* **EXERCISE PROMPT**: List every line of the material that contains the word "tachometer", copying each line in full. Case counts.

* **THE RECORDS**:
* * * *
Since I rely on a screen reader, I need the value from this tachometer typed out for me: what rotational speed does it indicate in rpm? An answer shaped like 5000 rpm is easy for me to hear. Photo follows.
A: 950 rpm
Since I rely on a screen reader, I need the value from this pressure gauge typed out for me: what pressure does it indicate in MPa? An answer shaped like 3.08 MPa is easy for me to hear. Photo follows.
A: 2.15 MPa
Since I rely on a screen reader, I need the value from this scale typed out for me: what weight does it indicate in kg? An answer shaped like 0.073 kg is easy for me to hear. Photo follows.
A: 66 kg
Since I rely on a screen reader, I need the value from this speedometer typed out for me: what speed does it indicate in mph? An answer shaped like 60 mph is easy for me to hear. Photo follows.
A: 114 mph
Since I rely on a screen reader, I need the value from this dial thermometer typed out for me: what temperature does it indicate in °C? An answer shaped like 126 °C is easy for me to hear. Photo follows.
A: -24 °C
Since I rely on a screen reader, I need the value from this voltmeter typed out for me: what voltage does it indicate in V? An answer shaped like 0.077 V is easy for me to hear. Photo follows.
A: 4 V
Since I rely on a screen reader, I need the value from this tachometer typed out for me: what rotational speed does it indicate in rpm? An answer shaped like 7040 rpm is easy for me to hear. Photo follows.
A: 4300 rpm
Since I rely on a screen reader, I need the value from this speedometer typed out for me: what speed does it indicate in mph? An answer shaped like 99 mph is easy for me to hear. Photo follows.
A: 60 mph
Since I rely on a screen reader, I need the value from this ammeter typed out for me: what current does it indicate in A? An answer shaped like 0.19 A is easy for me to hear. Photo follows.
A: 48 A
* * * *
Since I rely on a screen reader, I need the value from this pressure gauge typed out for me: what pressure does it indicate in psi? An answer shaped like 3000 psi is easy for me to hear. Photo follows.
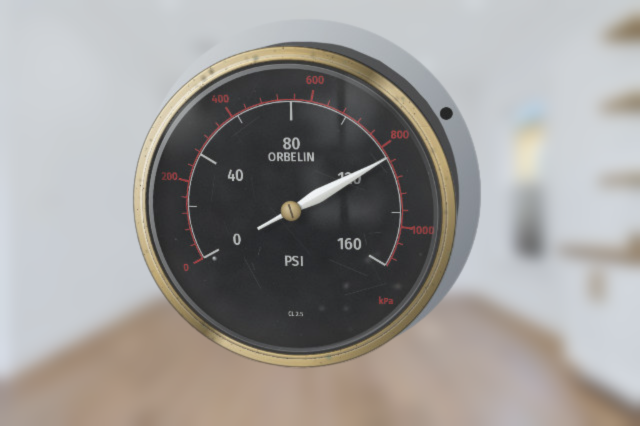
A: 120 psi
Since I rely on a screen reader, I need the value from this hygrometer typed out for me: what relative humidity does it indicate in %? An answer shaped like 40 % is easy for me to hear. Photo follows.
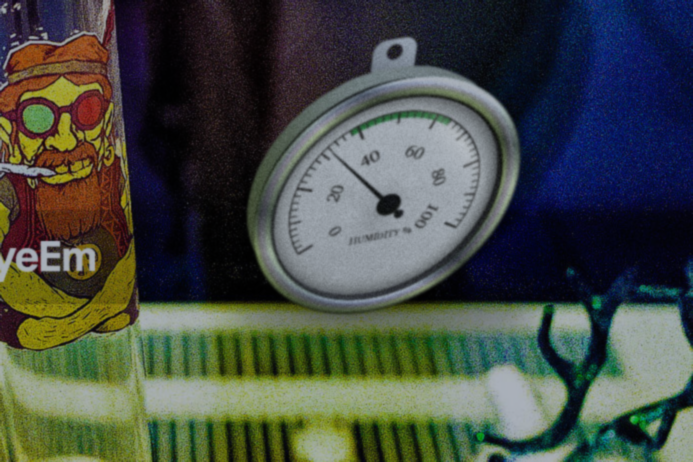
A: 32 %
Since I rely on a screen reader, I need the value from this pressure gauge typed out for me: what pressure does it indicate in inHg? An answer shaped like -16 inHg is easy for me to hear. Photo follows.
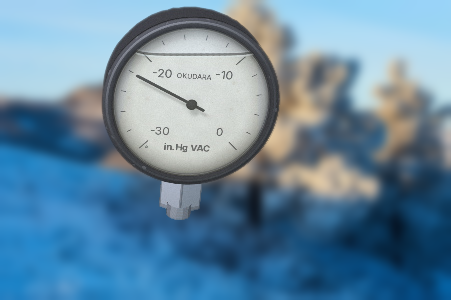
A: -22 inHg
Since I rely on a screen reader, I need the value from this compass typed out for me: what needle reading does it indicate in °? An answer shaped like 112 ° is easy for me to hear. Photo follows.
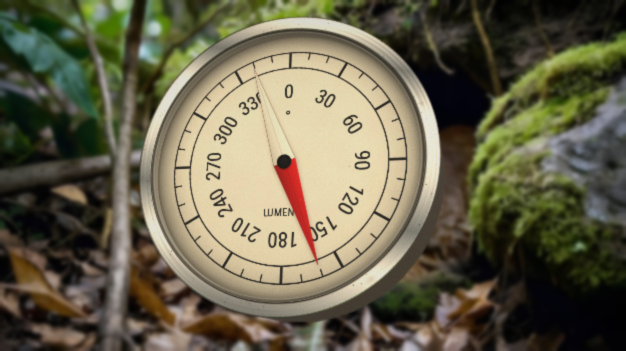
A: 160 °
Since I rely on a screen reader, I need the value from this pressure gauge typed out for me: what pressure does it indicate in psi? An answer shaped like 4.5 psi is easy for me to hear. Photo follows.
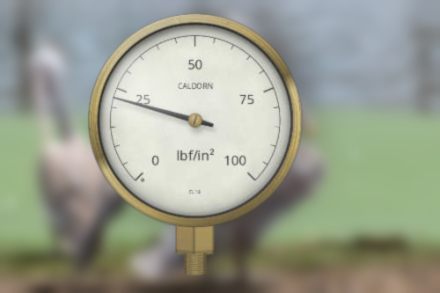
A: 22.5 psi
* * * *
* **ANSWER BELOW**:
Since I rely on a screen reader, I need the value from this tachometer typed out for me: what rotational speed does it indicate in rpm? An answer shaped like 5000 rpm is easy for me to hear. Photo follows.
Since I rely on a screen reader, I need the value from this tachometer typed out for me: what rotational speed does it indicate in rpm? An answer shaped like 7040 rpm is easy for me to hear. Photo follows.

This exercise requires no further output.